The results also provide answers to which of the stakeholders are considered to be accountable for organizational and contractual performance. The answer to that appears to be that councillors, managers and providers in the case of contracts are considered accountable for performance. This reflects the philosophy of the new public management and would appear to reflect the concept of accountability argued by Foster (2000). However, Foster does not take the principal agent relationship into account, or the role of power and information asymmetry. The issues raised by Broadbent about principal agent relationship are relevant. Respondents have little difficulty understanding the concept of accountability.

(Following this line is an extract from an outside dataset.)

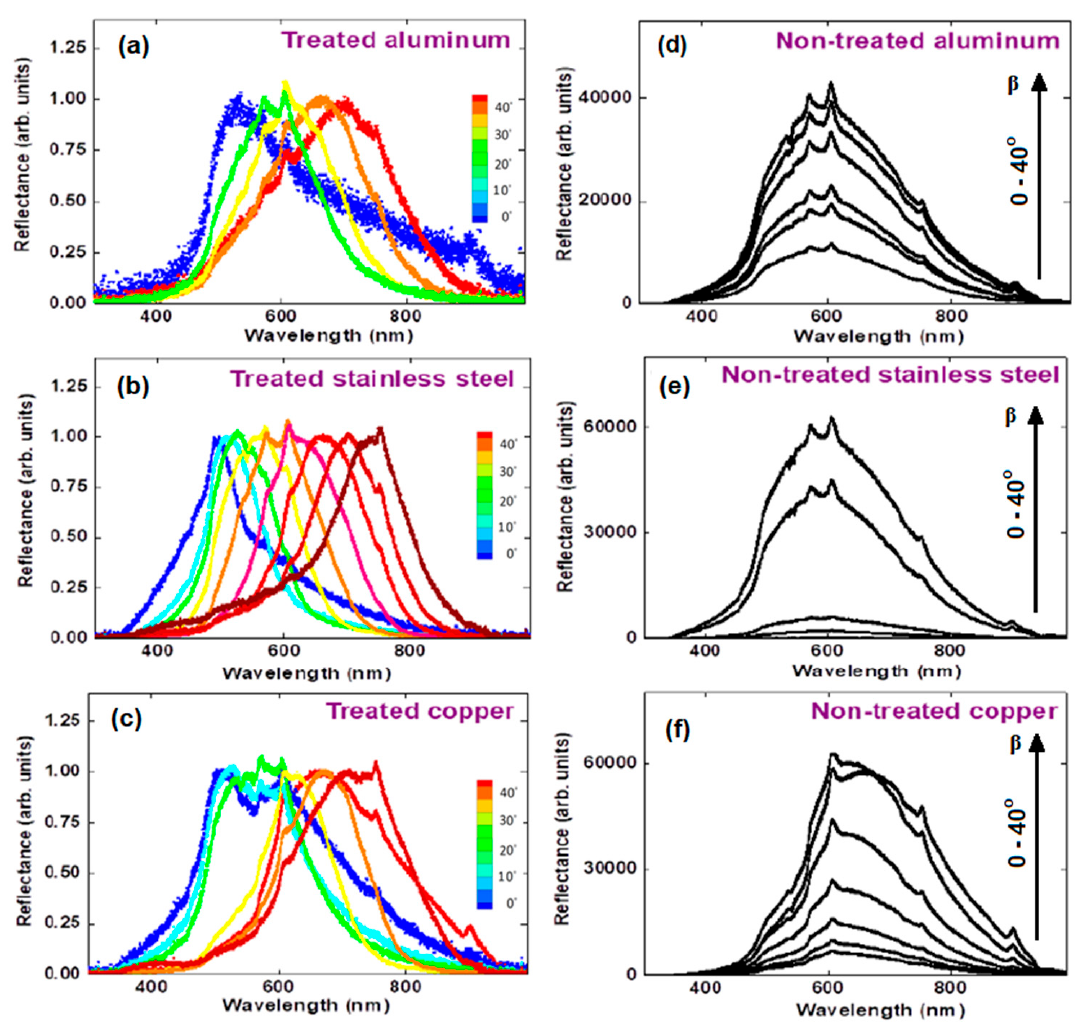
Figure 4. Reflectance spectra from the treated surfaces [( a ) aluminum, ( b ) stainless steel, ( c ) copper] and non-treated surfaces [( d ) aluminum, ( e ) stainless steel, ( f ) copper]. Different curves on each graph correspond to different angles of observation. One can see that, in the case of non-treated surfaces, the reflectance spectra remain the same at different angles of observation, contrary to the case of treated surfaces. The colors in ( a – c ) correspond to the colors viewable by eye at the corresponding angles. The angle ( β ) ranged from 0° to 40°, where 0° corresponds to the position of the spectrometer when it is perpendicular to the sample. As β increased, longer wavelengths were detected.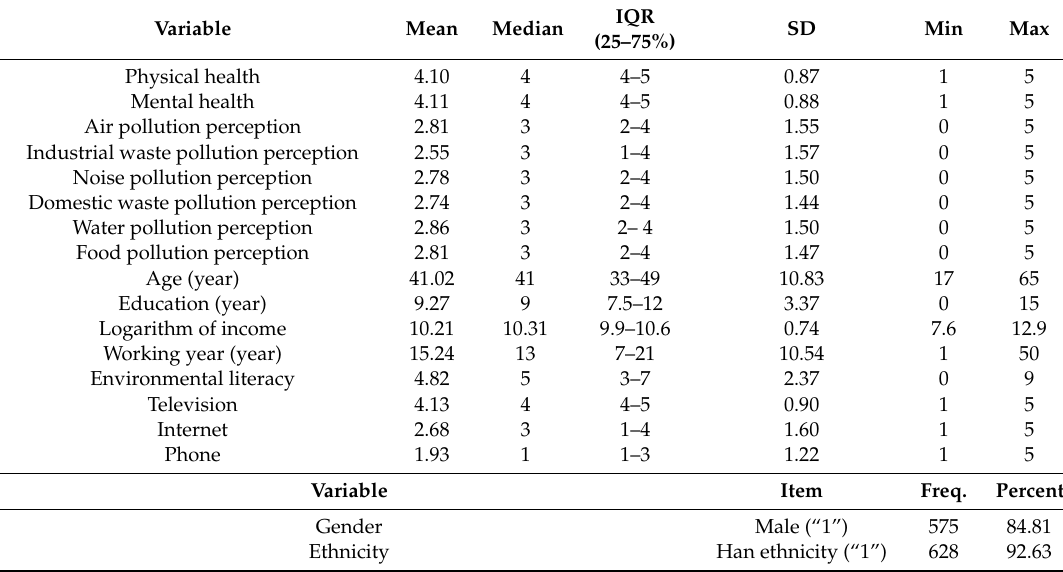
Table 1. Descriptive analysis ( N = 678).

However, the issues of power and information asymmetry appear to qualify this understanding.

Lovell's (1996) concern about equating accountability with audit is left unresolved since the direct question was not posed, but respondents reported that audits are or should be conducted and there is an acceptance of the veracity of performance information. While accountability may not be equated with audit there is a general acceptance of performance measurement as an integral part of an accountability system. However, the problematic nature of accountability for performance is reinforced if it is seen to be reduced to the provision of performance information.

Given the importance of accountability for performance the issues of information asymmetry and the integrity of the information are relevant. Patton 1992) has already expressed concern about the integrity of performance information. Glynn and Murphy (1996) have argued that the measurement of output is problematic. The respondents reported that the principal agent relationship could distort accountability that the power of stakeholders could affect the degree of accountability and the management had a significant influence over the measurement of performance.

CONCLUSION:

The new public management has broadened the concept of accountability to include accountability of performance and the emphasis that has been laid on performance is recognized by the managers and councillors in the local government of Sharjah. The issues raised in the literature are reflected in the data. The results show that the accountability for performance is considered to be vital in the local government and mangers and councillors are both responsible for it.

However, the underlying problems related to information asymmetry and accountability relationships, subject to power, have an impact on the operation of accountability. Therefore, maintaining accountability requires measures that reduce asymmetry, clarify accountability relationships and counter balance the influence of power. Such measures might include a greater emphasis on communal accountability based on participative decision-making, greater use of qualitative performance. Finally, the findings presented in Kloot (2001) point to the lack of performance targets in the local government of Sharjah corporate plans which makes the determination of performance improvement problematic. The development of performance targets, accepted by all stakeholders, would lead to the enhancement of accountability performance.